"I think I do," said Denny. He pitched his voice low, and signed for Jim to walk more slowly, on tiptoe. "These soldiers aren't with the rest because only a certain number was called. It's simple mathematics: if all the soldiers in the mound tried to get in that room back there where the ruler was, they'd get jammed immovably in the tunnels near-by. The king-termite, with all the astounding reasoning power it must have had, called only as many as could crowd in, in order to avoid a jam in which half the soldiers in the city might be killed.

"As for the aimless way the workers are moving—you forget they haven't a leader any more. They are working by habit and instinct only, carrying burdens, building new wall sections, according to blind custom alone, and regardless of whether the carrying and building are necessary."

"In that case," sighed Jim, "we'd have a good chance to getting out of here—if we could only find the path!"

"I'm sure we can find the path, and I'm sure we can get out," said Denny confidently. "For in a mound of this size there must be many paths leading to the upper world, and there is no reason—with the omnipotent ruling brain dead and eaten—why any of these creatures should try to stop or fight us."

Which was good logic—but which left entirely out of consideration that one factor which man so often forgets but is still inevitably governed by: the unpredictable whims of fate.
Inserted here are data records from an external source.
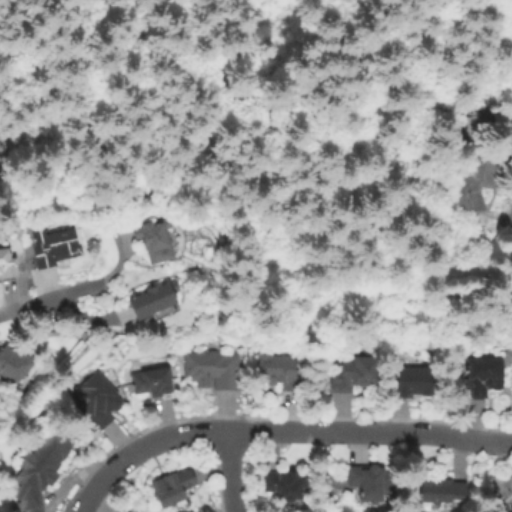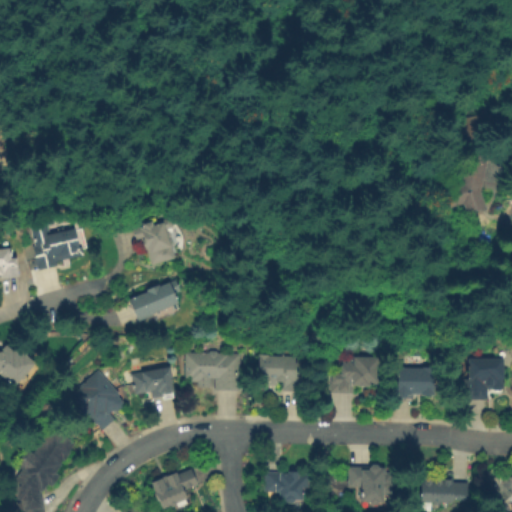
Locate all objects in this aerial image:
road: (511, 0)
road: (348, 47)
road: (124, 51)
building: (473, 124)
building: (466, 186)
building: (467, 188)
building: (509, 221)
building: (36, 229)
building: (151, 239)
building: (152, 240)
building: (54, 245)
building: (54, 246)
building: (7, 258)
building: (6, 263)
building: (149, 299)
road: (51, 300)
building: (155, 300)
building: (16, 362)
building: (11, 363)
building: (210, 368)
building: (274, 369)
building: (213, 370)
building: (280, 372)
building: (352, 373)
building: (481, 375)
building: (354, 377)
building: (483, 378)
building: (414, 380)
building: (149, 381)
building: (154, 381)
building: (410, 381)
building: (94, 399)
building: (97, 399)
road: (281, 430)
building: (38, 469)
building: (34, 470)
road: (232, 471)
building: (367, 481)
building: (372, 482)
building: (287, 483)
building: (284, 485)
building: (502, 485)
building: (170, 486)
building: (175, 487)
building: (506, 488)
building: (440, 490)
building: (442, 491)
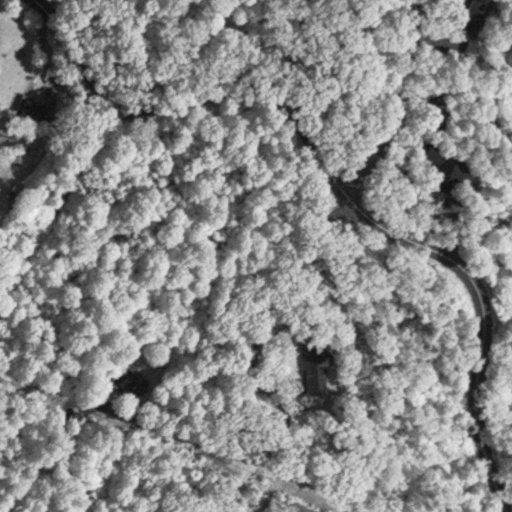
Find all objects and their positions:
building: (476, 13)
road: (398, 19)
road: (61, 51)
road: (400, 82)
building: (29, 102)
building: (447, 162)
road: (61, 197)
road: (384, 221)
road: (55, 333)
road: (270, 357)
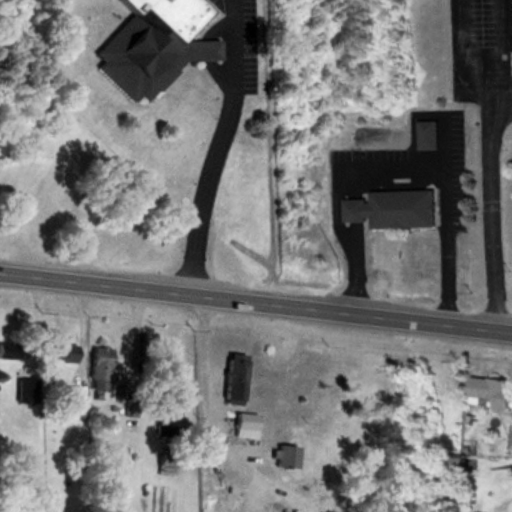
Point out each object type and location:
building: (149, 44)
building: (149, 45)
road: (480, 89)
building: (426, 134)
road: (218, 148)
road: (394, 167)
road: (495, 202)
building: (391, 208)
road: (255, 303)
building: (11, 350)
building: (61, 352)
building: (97, 367)
building: (230, 376)
road: (200, 379)
building: (489, 389)
building: (238, 424)
building: (511, 438)
building: (281, 455)
building: (450, 464)
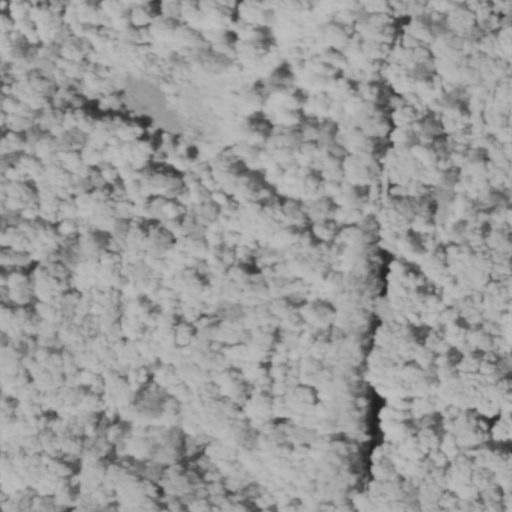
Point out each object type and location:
road: (386, 255)
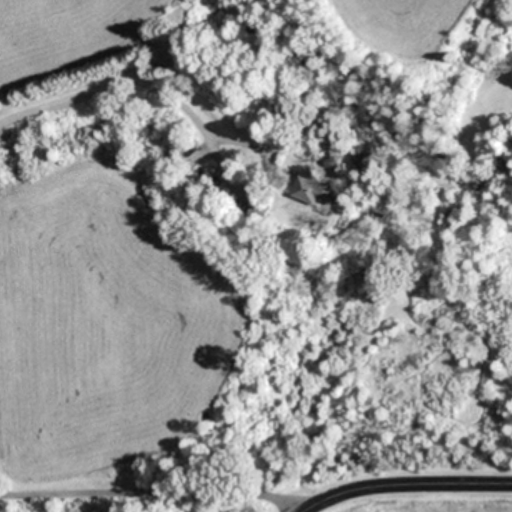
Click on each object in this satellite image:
building: (315, 189)
building: (261, 210)
road: (403, 483)
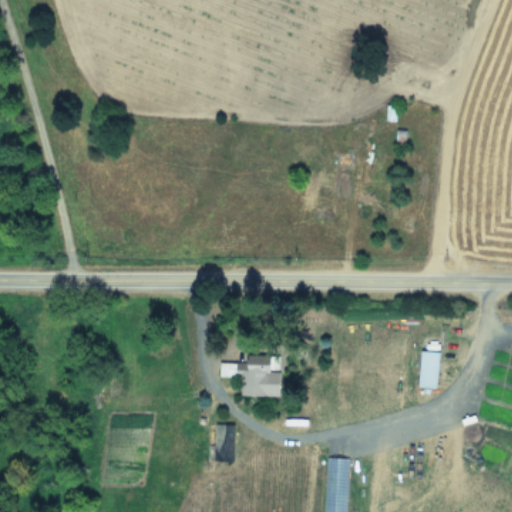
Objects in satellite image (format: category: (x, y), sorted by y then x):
crop: (297, 128)
road: (41, 143)
road: (256, 280)
building: (425, 368)
building: (250, 373)
road: (329, 432)
building: (220, 442)
crop: (393, 447)
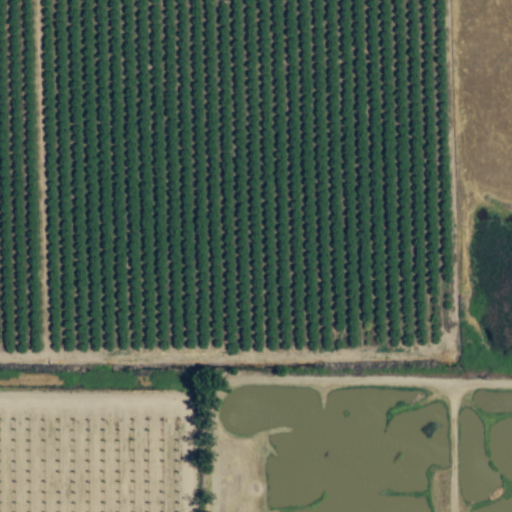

For on their way out they were to blunder into the one place in all the mound which was—death or no death of the ruling power—absolutely deadly to them; and were to arouse the terrible race about them to frenzies that were based, not on any reasoned thought processes, or which in any case they were of themselves incapable, but on the more grim and fanatic foundations of unreasoned, primal, outraged instinct.


CHAPTER X
The Termite Queen

The slope of the upward-leading tunnels had become less noticeable, from which fact the two men reasoned hopefully that they were near ground level. And now they began to see termite workers bearing a new sort of burden: termite eggs, sickly looking lumps that had only too obviously been newly laid.

A file of workers approached. In a long line, each with an egg, looking for all the world like a file of human porters bearing the equipment of a jungle expedition. Slowly, the things moved—carefully—bound for some such vast incubator as the one Jim and Dennis had stumbled into some hours before.

"We want to go in the opposite direction from them," Denny whispered. "They're coming from the Queen termite's den—and we don't want to blunder in there!"